Solutions were applied from 96-well plates via disposable tips. Drug applications were 12 s in duration, followed by 181 s washout periods for α7 receptors, or 6 s in duration followed by 301 s washout periods for heteromeric nAChR. The responses were calculated as both peak current amplitudes and net charge, as previously described [20]. Data were collected at 50 Hz, filtered at 20 Hz for α7 receptors or filtered at 5 Hz for heteromeric nAChR, and analyzed by Clampfit (Molecular Devices, San Jose, CA, USA) and Excel (Microsoft, Redmond, WA, USA). Data were expressed as means ± SEM from at least four oocytes for each experiment and plotted with Kaleidagraph 4.5.2 (Abelbeck Software, Reading, PA, USA). Multi-cell averages were calculated for comparisons of complex responses. Averages of the normalized data were calculated for each of the 10,322 points in each of the 206.44 s traces (acquired at 50 Hz), as well as the standard errors for those averages.

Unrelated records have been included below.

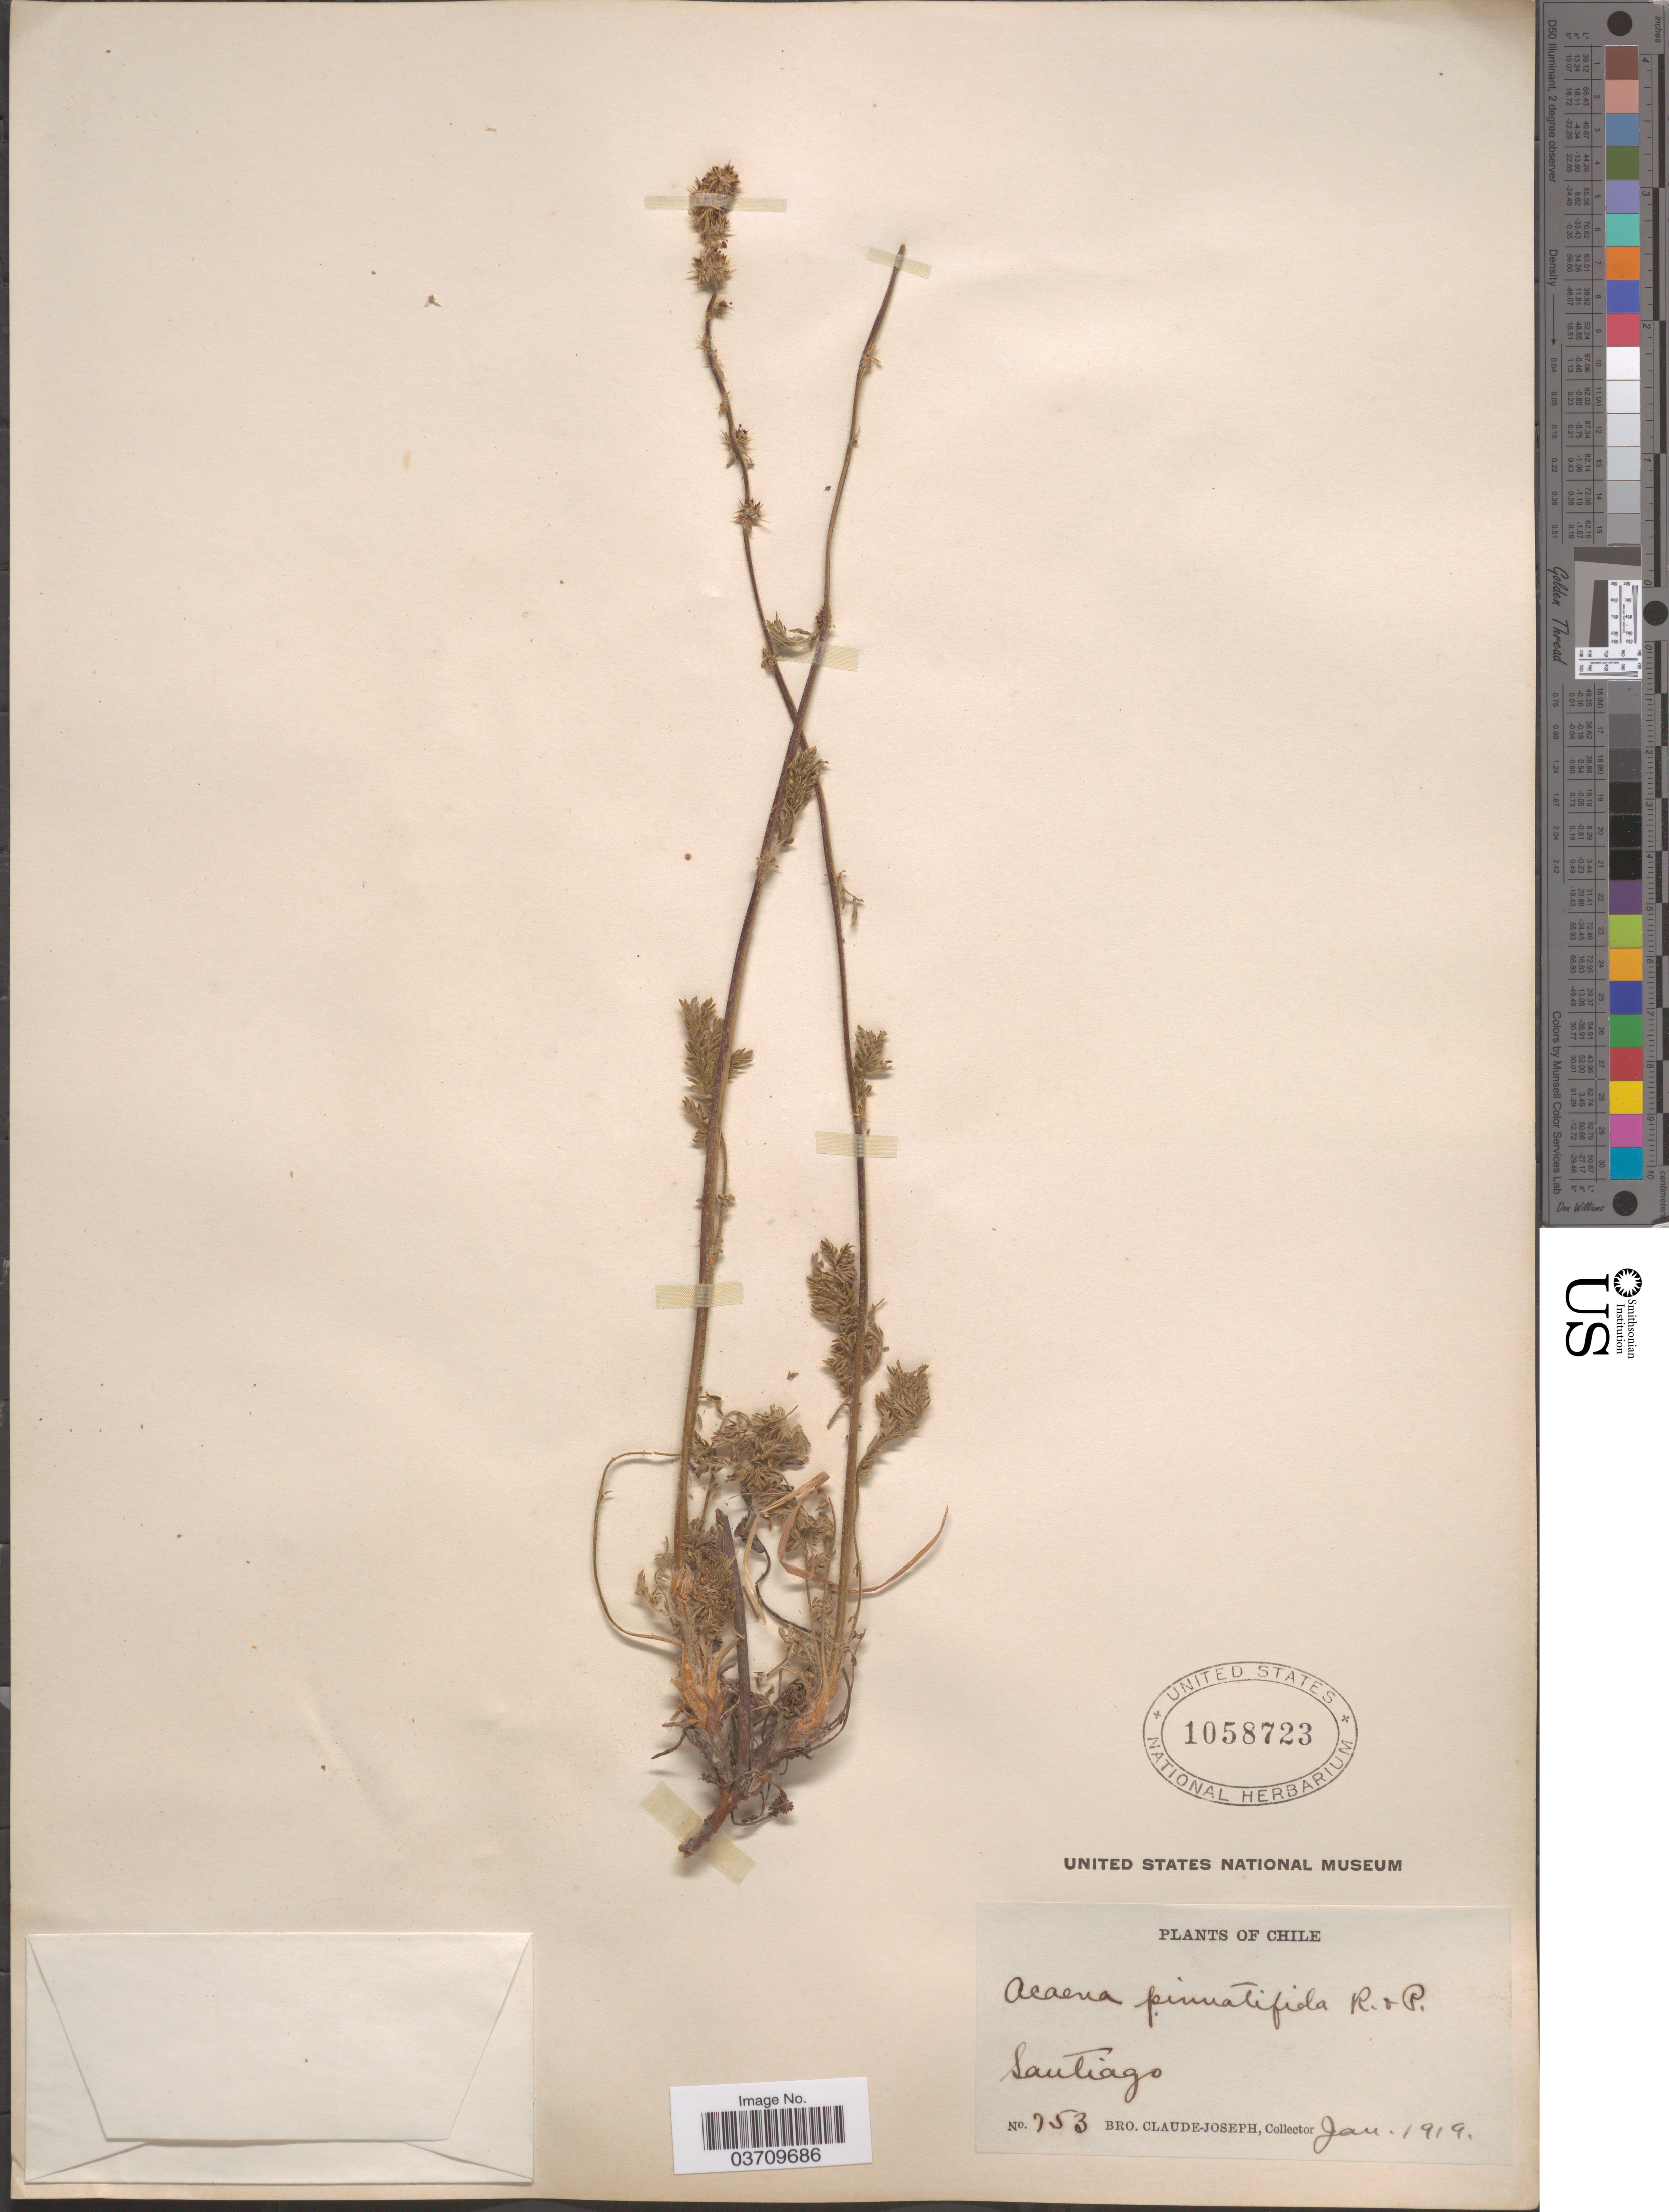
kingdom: Plantae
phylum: Tracheophyta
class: Magnoliopsida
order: Rosales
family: Rosaceae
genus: Acaena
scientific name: Acaena pinnatifida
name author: Ruiz & Pav.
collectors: Bro. Claude-Joseph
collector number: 753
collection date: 1919-01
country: Chile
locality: Santiago.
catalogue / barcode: US 1058723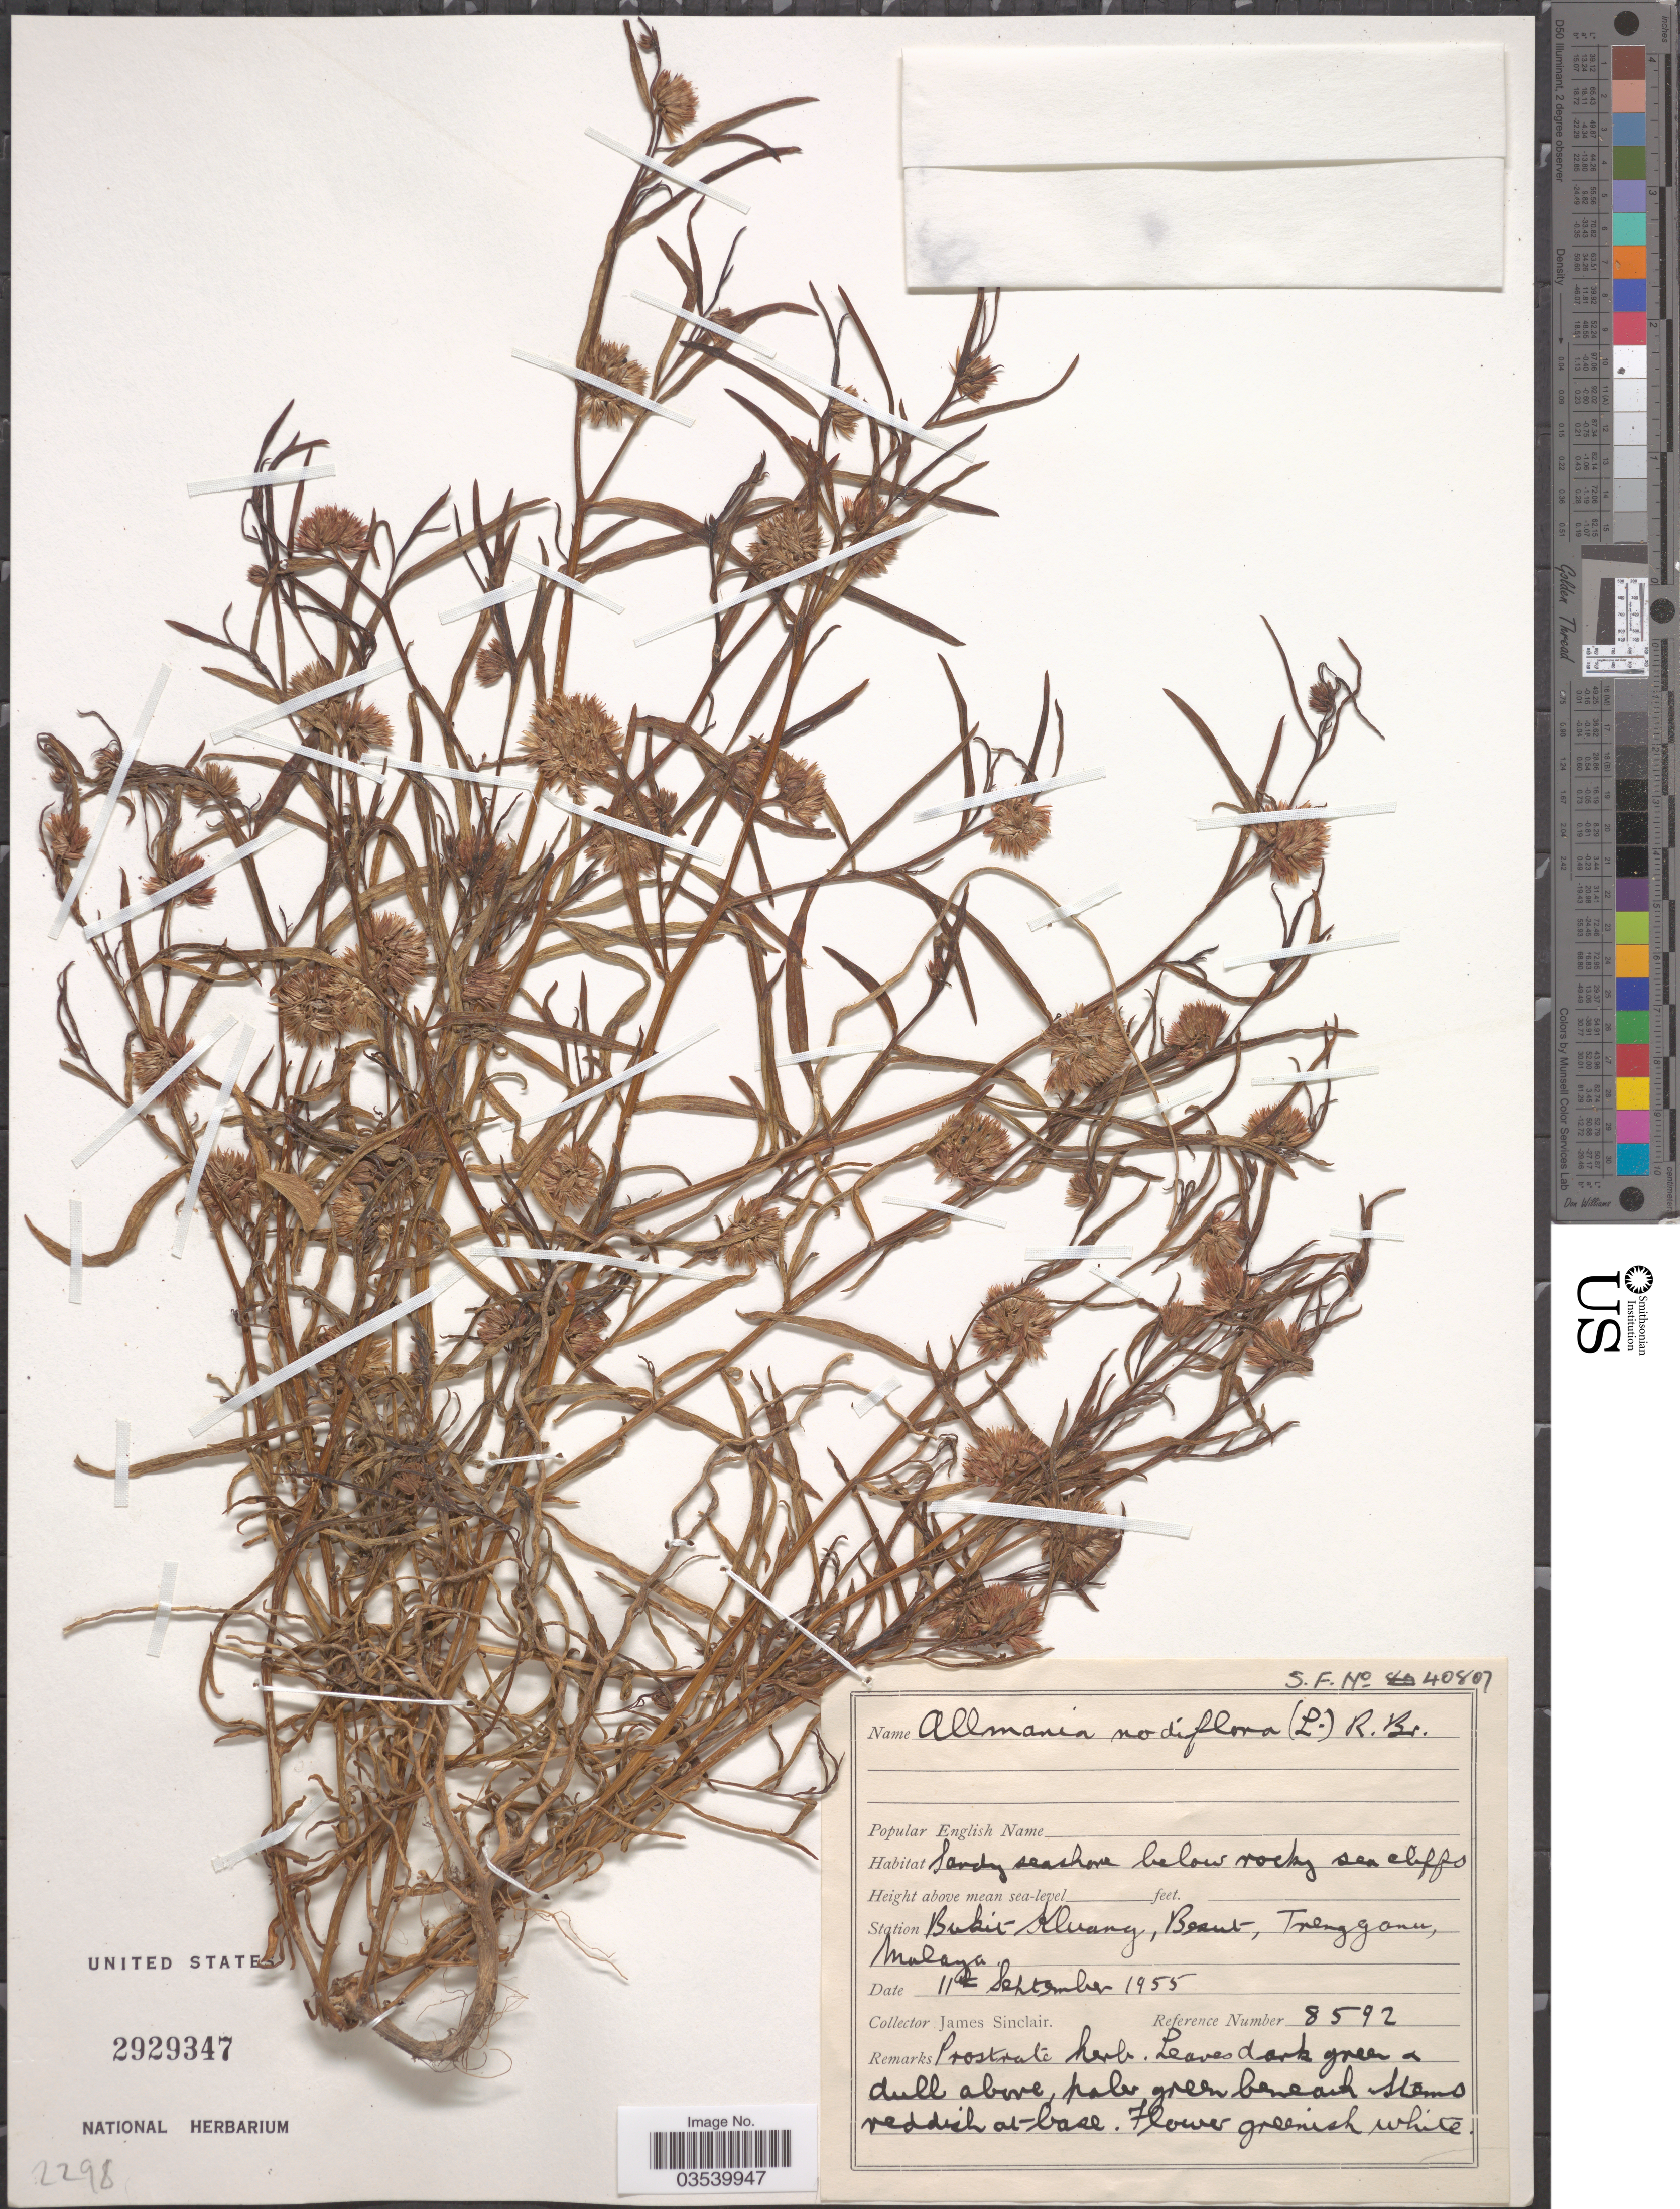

4.4. Data and Statistical Analysis

Comparisons of results were made using one-way ANOVA or using t-tests between the pairs of experimental measurements. In cases where multiple comparisons were made, a Bonferroni correction for multiple comparisons [35] was applied to correct for possible false positives. A value of p < 0.05 was used to constitute a minimum level of significance. The statistics were calculated using an Excel template provided in Microsoft Office, or ANOVA protocols in Kaleidagraph (4.5.2 Abelbeck Software, Reading, PA, USA).

4.5. Computational Work

The recent corrected structure for the α7 nAChR was employed for the docking studies (PDB ID 7KOX). The extracellular domain from two neighboring subunits was extracted for docking with Glide (Schrodinger, New York, NY, USA). Docking grids were set to encompass both the orthosteric site and the allosteric activation site in the vestibule [36]. Glide docking employed XP mode [37,38,39]. Gaussian 09 [40] was used to minimize the structure of sulfonium ligands at the Restricted Hartree–Fock level of theory and 6-31G* basis set. Cube data for electron density and molecular electrostatic potential were extracted from Gaussian checkpoint files and visualized with GabEdit 2.5.0 [41], in which the MEP data were mapped onto a surface at a level of 0.002 e-isodensity, and color-coded from most negative (red) to most positive (blue).